Last Saturday morning was the Magnolia Summerfest parade. This parade was our first so I didn't really know what to expect from the entire event. I decided to volunteer in order to get to know people by working alongside them. I thought that "trash picker upper" sounded like an easy job.
I was voluntold that I would be, not "trash picker upper" or "horse cleaner after," but Parade Staging Manager. The word is that everyone loves a parade, except for the Staging Manager. (I think I skipped class the day that we talked about helping organize a parade in seminary. That's another story.)
What a clown! |
Thankfully, no children were Shanghaied...this year. |
In a neighborhood where so many people are "alone together," busy being social but oftentimes disconnected from heart-friendships, a parade is a safe way to share experiences but not share ourselves.
But just the fact that people came at all shows me that we all know something that we may not want to admit: we need real relationships. We need to be able to stop telling the world that we have it all together and to be able to be safe in a friendship defined by (real) forgiveness and (committed) acceptance.
The problem is that we know "us" too well. We know that we will not receive grace from another because we know we don't give grace. We know that we will have to be changed to be close to another person and we treasure that sin more than the possible relationship. We know that the vulnerability that is necessary to have a heart-friendship is costly.
I didn't make a hundred new friends on Saturday. I may have made a significant connection with 3 people. Maybe. But, what encourages me is that people still have a longing for real community within the neighborhood.

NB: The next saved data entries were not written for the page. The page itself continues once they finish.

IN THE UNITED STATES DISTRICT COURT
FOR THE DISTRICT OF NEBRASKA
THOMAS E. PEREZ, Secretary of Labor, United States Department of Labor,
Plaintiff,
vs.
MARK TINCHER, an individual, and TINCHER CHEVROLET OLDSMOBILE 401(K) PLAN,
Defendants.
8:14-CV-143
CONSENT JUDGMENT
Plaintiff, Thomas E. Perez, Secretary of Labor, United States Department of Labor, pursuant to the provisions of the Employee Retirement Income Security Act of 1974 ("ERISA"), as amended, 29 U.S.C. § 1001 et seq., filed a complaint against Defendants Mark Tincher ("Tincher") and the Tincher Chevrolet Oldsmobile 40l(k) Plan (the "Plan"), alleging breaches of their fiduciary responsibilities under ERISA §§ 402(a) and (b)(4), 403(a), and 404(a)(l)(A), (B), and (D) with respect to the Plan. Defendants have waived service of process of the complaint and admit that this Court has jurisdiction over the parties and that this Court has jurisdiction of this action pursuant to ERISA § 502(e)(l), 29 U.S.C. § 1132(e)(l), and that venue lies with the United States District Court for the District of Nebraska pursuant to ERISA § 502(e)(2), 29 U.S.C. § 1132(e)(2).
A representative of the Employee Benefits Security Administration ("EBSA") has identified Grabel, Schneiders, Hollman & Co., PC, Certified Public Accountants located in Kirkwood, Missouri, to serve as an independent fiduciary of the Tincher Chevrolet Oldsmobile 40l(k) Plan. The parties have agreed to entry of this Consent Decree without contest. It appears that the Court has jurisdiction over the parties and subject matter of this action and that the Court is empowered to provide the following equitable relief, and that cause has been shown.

The people, each one made in God's image, who gathered around a parade on Saturday are still longing for relationship.
The only way that longing will ever be filled is if Jesus transforms our fearful and self-righteous hearts and remakes us into people who come together for a different reason: because we are loved too much to (dangerously) stay safely away from real relationship with Jesus and one another.
We need to smile more deeply than we are willing to, but we will never do that alone.